I can't agree on this point. From the beginning of season 4 they have been exploring what it means to be human by having four characters learn that they are not human. Tory abandons her humanity at the first opportunity, Tyrol slowly abandons it and Tigh steadfastly refuses to let go of the man he wants to be. You also have Cavil's rant about not wanting to be human and wanting to be a machine, which at least brought up the questions in our mind of what constitutes a human.
Saying all of that doesn't mean that there's an interesting thought in there anywhere about "what it means to be human." Actually, "what it means to be human" within the context of popular drama is a bullshit question anyway.

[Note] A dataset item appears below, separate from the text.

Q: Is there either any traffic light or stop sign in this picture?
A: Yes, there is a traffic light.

Why is it never enough that a story about people be observant and moving? Why do skiffy fans always indulge in this apologia about "big questions" and "teaching" and such pooh-bah? This is nothing but fodder for a C- sophomore essay.
It also explored what happens to a society which loses all hope. The mutiny, Dee's suicide, Roslin's decision to die and Adama's breakdown have all been in response to finding out that Earth is a radioactive wasteland. They asked these questions and then played them out.
This, on the other hand, is worthwhile - well, not the "society which loses all hope," which is also middlebrow bullshit in this context, but the observation of individuals
losing hope and struggling to motivate themselves has been a large part of what's driving the narrative lately and BSG makes it really, really interesting and sometimes surprising.